Hi all.
I have wanted to push RC-messages via XMPP for a long time. I have now a working demo on the toolserver: join enwiki@conference.jabber.toolserver.org with any jabber client to see the human readable part.
The demo works by polling the API, for production use, http://www.mediawiki.org/wiki/Extension:XMLRC should be enabled on the live sites.
The architecture is similar to the one used for the IRC channels: MediaWiki emits UDP packets (in the case of XMLRC, containing XML - the same <rc> tags you would get from the API). The packets are received by a standalong bridge process (written in python) that multiplexes the messages into the appropriat channels (XMPP MUC rooms, in my case). Details can be found on the extension page.
I have also written a small client lib that provides convenient access to the RC properties that are enclosed in the XMPP message. See the extension page for links.
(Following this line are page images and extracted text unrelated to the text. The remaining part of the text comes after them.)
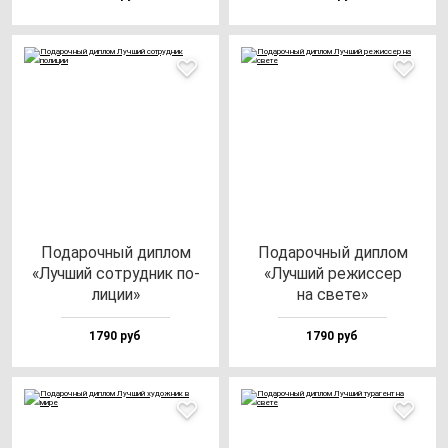
Пода­роч­ный дип­лом
Пода­роч­ный дип­лом
«Луч­ший сот­руд­ник по­
«Луч­ший ре­жис­сер
ли­ции»
на све­те»
1790 руб
1790 руб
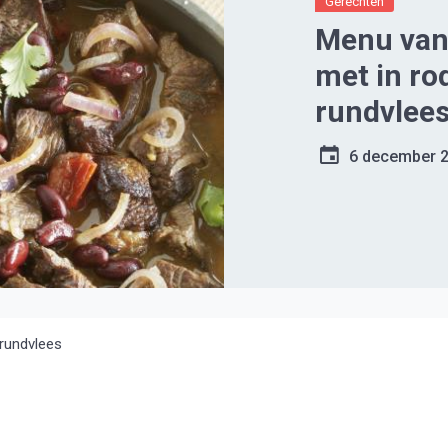
Gerechten
Menu van 
met in ro
rundvlee
6 december 
 rundvlees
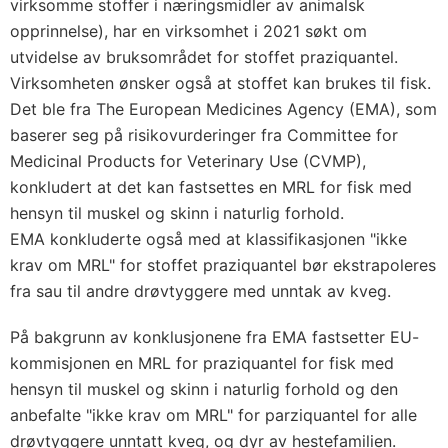
virksomme stoffer i næringsmidler av animalsk
opprinnelse), har en virksomhet i 2021 søkt om
utvidelse av bruksområdet for stoffet praziquantel.
Virksomheten ønsker også at stoffet kan brukes til fisk.
Det ble fra The European Medicines Agency (EMA), som
baserer seg på risikovurderinger fra Committee for
Medicinal Products for Veterinary Use (CVMP),
konkludert at det kan fastsettes en MRL for fisk med
hensyn til muskel og skinn i naturlig forhold.
EMA konkluderte også med at klassifikasjonen "ikke
krav om MRL" for stoffet praziquantel bør ekstrapoleres
fra sau til andre drøvtyggere med unntak av kveg.
På bakgrunn av konklusjonene fra EMA fastsetter EU-
kommisjonen en MRL for praziquantel for fisk med
hensyn til muskel og skinn i naturlig forhold og den
anbefalte "ikke krav om MRL" for parziquantel for alle
drøvtyggere unntatt kveg, og dyr av hestefamilien.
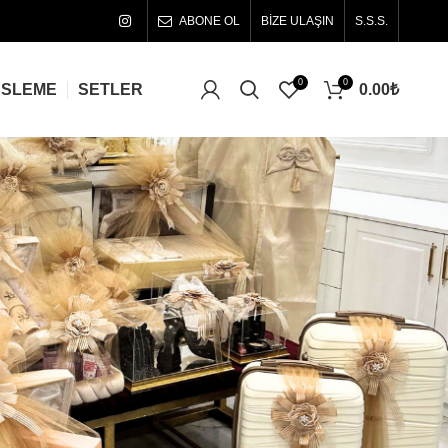
ABONE OL
BİZE ULAŞIN
S.S.S.
0
0
0.00
₺
ÜSLEME
SETLER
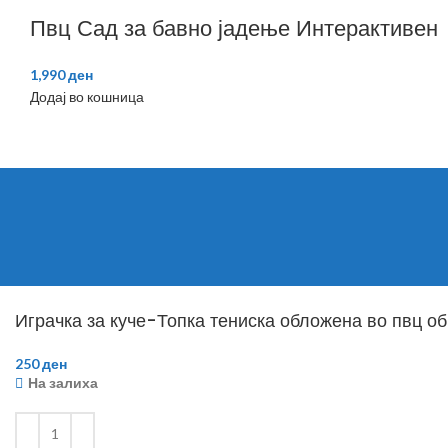
Пвц Сад за бавно јадење Интерактивен
1,990
ден
Додај во кошница
Играчка за куче-Топка тениска обложена во пвц об
250
ден
На залиха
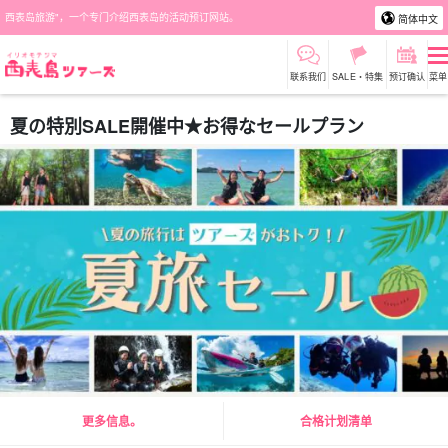
西表岛旅游"，一个专门介绍西表岛的活动预订网站。
简体中文
联系我们
SALE・特集
预订确认
菜单
夏の特別SALE開催中★お得なセールプラン
更多信息。
合格计划清单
So, what do you think, what would it take to get this live?
-- daniel
PS: relevant tracking bug: https://bugzilla.wikimedia.org/show_bug.cgi?id=17450
Addendum:
I have put some more details about the idea and the demo setup at http://meta.wikimedia.org/wiki/Recentchanges_via_XMPP.
-- daniel
Daniel Kinzler wrote:
I have put some more details about the idea and the demo setup at http://meta.wikimedia.org/wiki/Recentchanges_via_XMPP.
I put some comments and questions on the talk page.[1] I figured that was as good a place as any.
MZMcBride
[1] http://meta.wikimedia.org/wiki/Talk:Recentchanges_via_XMPP
MZMcBride schrieb:
I put some comments and questions on the talk page.[1] I figured that was as good a place as any.
MZMcBride
[1] http://meta.wikimedia.org/wiki/Talk:Recentchanges_via_XMPP
I have replied in detail there. Here's a quick overview:
1) better convention for channel names? that's a configuration issue. 2) extra channels that include full text, diffs, etc? UDP is a limiting factor here. Alternative transport from PHP to the bridge process? 3) why include a human readable message? because i'm (ab)using a chat protocol, and people could find it nice to eyeball it. However, support for pubsub is planned, for pure data distribution. 4) what doies the output look like for a page move? The human readable part looks like it does on IRC now, the XML just like what you get from the API (when including loginfo in rcprops).
-- daniel
2010/8/19 Daniel Kinzler daniel@brightbyte.de:
- extra channels that include full text, diffs, etc? UDP is a limiting factor
here. Alternative transport from PHP to the bridge process?
Named pipes? Of course only if PHP can keep named pipe open in persistent mode. I'm not sure if this is easy or even possible at all ;)
AJF/WarX
Artur Fijałkowski schrieb:
2010/8/19 Daniel Kinzler daniel@brightbyte.de:
- extra channels that include full text, diffs, etc? UDP is a limiting factor
here. Alternative transport from PHP to the bridge process?
Named pipes? Of course only if PHP can keep named pipe open in persistent mode. I'm not sure if this is easy or even possible at all ;)
Never done much with these, but woudn't they get confused if multiple php processes accessed a named pipe at once? also, can a named pipe be connected to a tcp stream? Hm, I guess the letter could simply by done with cat my.pipe | socat tcp:...
Otoh, I don't think opening the pipe for every edit (not request!) would be prohibitively expensive. Might be a possibility. Actually, XMLRC already supports writing to a file, so no change to the extension would be needed at all.